** Opening RECORDS FOR THE TASK block **

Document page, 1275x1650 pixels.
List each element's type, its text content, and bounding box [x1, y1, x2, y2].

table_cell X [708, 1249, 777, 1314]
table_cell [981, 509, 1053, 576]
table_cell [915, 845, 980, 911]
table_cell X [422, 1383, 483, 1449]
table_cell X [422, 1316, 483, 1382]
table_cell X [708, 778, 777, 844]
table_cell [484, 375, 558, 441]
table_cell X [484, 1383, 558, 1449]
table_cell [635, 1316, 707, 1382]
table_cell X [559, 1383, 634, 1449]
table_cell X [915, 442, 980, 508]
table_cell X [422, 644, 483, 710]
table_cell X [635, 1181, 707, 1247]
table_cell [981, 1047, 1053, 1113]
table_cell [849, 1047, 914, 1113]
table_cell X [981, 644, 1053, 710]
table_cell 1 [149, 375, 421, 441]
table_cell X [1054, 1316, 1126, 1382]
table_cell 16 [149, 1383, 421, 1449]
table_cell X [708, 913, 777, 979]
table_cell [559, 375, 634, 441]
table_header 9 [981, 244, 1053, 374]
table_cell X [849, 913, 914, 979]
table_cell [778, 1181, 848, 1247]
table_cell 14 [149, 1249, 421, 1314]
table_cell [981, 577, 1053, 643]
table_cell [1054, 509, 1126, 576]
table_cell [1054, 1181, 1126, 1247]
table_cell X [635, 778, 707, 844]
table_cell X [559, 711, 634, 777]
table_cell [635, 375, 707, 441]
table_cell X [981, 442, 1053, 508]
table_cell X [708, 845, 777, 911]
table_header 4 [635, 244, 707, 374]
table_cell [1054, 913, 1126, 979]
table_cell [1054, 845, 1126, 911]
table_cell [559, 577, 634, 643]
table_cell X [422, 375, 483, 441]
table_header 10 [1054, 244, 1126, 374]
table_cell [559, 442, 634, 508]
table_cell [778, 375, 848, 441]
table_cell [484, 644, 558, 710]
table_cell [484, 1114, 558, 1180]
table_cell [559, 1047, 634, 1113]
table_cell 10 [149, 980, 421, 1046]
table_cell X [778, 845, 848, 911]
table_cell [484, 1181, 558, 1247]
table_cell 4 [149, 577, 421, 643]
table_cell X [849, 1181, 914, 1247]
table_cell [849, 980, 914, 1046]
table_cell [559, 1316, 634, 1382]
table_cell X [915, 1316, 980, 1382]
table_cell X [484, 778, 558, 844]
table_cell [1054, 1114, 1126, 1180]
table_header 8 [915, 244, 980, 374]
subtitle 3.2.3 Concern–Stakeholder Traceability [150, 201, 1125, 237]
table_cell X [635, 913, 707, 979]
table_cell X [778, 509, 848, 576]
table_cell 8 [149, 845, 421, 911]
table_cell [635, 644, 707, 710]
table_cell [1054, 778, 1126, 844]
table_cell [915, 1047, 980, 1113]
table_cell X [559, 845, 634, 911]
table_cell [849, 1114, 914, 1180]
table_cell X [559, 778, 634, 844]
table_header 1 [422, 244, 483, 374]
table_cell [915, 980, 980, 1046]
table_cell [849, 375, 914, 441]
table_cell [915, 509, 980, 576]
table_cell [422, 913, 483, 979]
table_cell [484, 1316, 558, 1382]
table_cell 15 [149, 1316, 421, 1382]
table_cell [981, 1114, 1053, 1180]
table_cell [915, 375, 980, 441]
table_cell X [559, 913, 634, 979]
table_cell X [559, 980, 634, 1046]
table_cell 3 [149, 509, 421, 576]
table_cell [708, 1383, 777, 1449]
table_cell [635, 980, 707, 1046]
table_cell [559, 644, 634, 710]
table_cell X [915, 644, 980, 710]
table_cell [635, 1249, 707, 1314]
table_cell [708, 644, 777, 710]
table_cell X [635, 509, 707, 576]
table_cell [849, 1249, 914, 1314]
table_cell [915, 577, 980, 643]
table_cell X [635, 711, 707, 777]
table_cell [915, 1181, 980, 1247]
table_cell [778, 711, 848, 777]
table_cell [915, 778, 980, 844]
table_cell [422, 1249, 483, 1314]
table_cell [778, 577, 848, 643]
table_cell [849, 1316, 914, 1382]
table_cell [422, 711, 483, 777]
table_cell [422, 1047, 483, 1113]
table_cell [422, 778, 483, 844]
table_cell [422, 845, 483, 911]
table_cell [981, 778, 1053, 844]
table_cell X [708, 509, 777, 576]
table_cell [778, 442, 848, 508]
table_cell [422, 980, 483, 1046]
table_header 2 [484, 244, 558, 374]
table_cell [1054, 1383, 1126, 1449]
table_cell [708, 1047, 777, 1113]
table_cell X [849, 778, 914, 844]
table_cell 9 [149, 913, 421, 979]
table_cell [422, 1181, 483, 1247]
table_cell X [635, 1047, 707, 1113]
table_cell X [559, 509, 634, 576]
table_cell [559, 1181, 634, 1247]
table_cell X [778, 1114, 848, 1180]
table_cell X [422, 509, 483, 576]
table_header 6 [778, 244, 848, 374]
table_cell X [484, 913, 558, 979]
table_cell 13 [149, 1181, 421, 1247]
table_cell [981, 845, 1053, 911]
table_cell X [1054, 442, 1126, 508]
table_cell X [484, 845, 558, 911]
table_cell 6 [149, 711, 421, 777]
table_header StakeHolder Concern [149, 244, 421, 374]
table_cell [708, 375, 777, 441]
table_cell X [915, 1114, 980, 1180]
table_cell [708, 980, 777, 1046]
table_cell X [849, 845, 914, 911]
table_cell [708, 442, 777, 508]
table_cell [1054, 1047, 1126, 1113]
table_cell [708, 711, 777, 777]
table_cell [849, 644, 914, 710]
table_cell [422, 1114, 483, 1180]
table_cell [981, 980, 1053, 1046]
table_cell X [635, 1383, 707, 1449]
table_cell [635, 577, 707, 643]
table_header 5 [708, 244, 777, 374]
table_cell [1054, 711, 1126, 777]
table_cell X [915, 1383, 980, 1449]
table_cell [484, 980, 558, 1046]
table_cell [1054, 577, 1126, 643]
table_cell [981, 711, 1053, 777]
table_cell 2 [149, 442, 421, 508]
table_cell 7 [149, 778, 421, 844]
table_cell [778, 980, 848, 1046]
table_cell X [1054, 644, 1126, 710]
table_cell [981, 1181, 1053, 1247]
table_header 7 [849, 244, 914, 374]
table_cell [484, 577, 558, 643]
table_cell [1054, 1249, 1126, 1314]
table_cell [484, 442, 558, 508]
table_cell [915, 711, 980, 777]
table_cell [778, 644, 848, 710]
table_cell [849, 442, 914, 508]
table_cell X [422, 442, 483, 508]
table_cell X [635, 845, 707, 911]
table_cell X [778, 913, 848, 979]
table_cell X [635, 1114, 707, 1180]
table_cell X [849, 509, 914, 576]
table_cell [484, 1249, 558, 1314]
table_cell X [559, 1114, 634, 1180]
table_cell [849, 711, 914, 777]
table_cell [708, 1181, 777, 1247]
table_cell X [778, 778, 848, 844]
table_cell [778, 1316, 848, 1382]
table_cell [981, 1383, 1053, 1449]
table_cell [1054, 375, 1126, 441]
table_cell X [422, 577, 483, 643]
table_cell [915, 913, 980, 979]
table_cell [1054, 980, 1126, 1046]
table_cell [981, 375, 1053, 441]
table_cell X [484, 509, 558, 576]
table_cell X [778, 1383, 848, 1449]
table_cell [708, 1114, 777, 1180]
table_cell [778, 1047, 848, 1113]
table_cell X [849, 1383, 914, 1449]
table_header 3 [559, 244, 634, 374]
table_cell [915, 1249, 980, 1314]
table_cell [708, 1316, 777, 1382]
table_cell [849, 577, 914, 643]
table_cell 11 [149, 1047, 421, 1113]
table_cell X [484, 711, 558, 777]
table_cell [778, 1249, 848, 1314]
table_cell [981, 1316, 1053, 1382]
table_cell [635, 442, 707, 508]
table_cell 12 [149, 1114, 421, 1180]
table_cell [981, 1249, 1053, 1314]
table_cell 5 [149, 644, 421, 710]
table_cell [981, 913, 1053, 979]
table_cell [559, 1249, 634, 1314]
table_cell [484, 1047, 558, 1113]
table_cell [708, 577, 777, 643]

** Closing RECORDS FOR THE TASK block **

▶ _ASSIGNED TASK_
Among the entries, how many lines include the word "Concern"? Answer with only the number.

▶ _EXPECTED OUTPUT_
2